§ **REQUEST**
Return the text of every item below line for line, keeping each character and line break unchanged.

§ **EXERCISE INPUT**
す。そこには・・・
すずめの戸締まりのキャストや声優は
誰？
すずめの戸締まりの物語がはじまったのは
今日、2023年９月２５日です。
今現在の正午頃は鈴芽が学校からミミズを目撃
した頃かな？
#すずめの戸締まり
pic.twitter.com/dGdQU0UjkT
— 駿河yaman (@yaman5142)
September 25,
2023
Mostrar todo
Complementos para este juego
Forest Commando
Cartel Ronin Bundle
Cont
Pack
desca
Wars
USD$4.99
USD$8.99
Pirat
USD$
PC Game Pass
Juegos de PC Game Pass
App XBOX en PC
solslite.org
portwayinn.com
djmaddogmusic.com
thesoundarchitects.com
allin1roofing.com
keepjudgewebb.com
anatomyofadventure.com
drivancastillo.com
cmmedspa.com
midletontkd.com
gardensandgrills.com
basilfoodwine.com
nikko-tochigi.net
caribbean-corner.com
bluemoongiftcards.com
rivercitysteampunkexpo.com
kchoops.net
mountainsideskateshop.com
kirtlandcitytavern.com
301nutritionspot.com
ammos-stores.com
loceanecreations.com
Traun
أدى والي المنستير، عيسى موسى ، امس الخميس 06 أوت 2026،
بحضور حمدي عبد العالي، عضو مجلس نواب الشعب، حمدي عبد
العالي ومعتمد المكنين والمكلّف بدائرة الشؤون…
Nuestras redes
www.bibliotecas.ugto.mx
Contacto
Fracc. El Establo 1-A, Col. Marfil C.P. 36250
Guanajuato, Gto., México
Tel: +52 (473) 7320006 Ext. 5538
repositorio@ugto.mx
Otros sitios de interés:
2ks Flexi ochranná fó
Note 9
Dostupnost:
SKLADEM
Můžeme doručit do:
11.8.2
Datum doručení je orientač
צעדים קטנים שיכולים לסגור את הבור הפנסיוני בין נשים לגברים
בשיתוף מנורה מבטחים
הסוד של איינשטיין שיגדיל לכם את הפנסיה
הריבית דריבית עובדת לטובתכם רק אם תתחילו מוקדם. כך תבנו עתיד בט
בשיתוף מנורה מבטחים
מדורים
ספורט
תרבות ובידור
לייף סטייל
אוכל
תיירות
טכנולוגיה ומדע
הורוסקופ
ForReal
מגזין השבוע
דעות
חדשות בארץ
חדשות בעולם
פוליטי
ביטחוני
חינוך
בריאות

§ **SOLUTION**
す。そこには・・・
すずめの戸締まりのキャストや声優は
誰？
すずめの戸締まりの物語がはじまったのは
今日、2023年９月２５日です。
今現在の正午頃は鈴芽が学校からミミズを目撃
した頃かな？
#すずめの戸締まり
pic.twitter.com/dGdQU0UjkT
— 駿河yaman (@yaman5142)
September 25,
2023
Mostrar todo
Complementos para este juego
Forest Commando
Cartel Ronin Bundle
Cont
Pack
desca
Wars
USD$4.99
USD$8.99
Pirat
USD$
PC Game Pass
Juegos de PC Game Pass
App XBOX en PC
solslite.org
portwayinn.com
djmaddogmusic.com
thesoundarchitects.com
allin1roofing.com
keepjudgewebb.com
anatomyofadventure.com
drivancastillo.com
cmmedspa.com
midletontkd.com
gardensandgrills.com
basilfoodwine.com
nikko-tochigi.net
caribbean-corner.com
bluemoongiftcards.com
rivercitysteampunkexpo.com
kchoops.net
mountainsideskateshop.com
kirtlandcitytavern.com
301nutritionspot.com
ammos-stores.com
loceanecreations.com
Traun
أدى والي المنستير، عيسى موسى ، امس الخميس 06 أوت 2026،
بحضور حمدي عبد العالي، عضو مجلس نواب الشعب، حمدي عبد
العالي ومعتمد المكنين والمكلّف بدائرة الشؤون…
Nuestras redes
www.bibliotecas.ugto.mx
Contacto
Fracc. El Establo 1-A, Col. Marfil C.P. 36250
Guanajuato, Gto., México
Tel: +52 (473) 7320006 Ext. 5538
repositorio@ugto.mx
Otros sitios de interés:
2ks Flexi ochranná fó
Note 9
Dostupnost:
SKLADEM
Můžeme doručit do:
11.8.2
Datum doručení je orientač
צעדים קטנים שיכולים לסגור את הבור הפנסיוני בין נשים לגברים
בשיתוף מנורה מבטחים
הסוד של איינשטיין שיגדיל לכם את הפנסיה
הריבית דריבית עובדת לטובתכם רק אם תתחילו מוקדם. כך תבנו עתיד בט
בשיתוף מנורה מבטחים
מדורים
ספורט
תרבות ובידור
לייף סטייל
אוכל
תיירות
טכנולוגיה ומדע
הורוסקופ
ForReal
מגזין השבוע
דעות
חדשות בארץ
חדשות בעולם
פוליטי
ביטחוני
חינוך
בריאות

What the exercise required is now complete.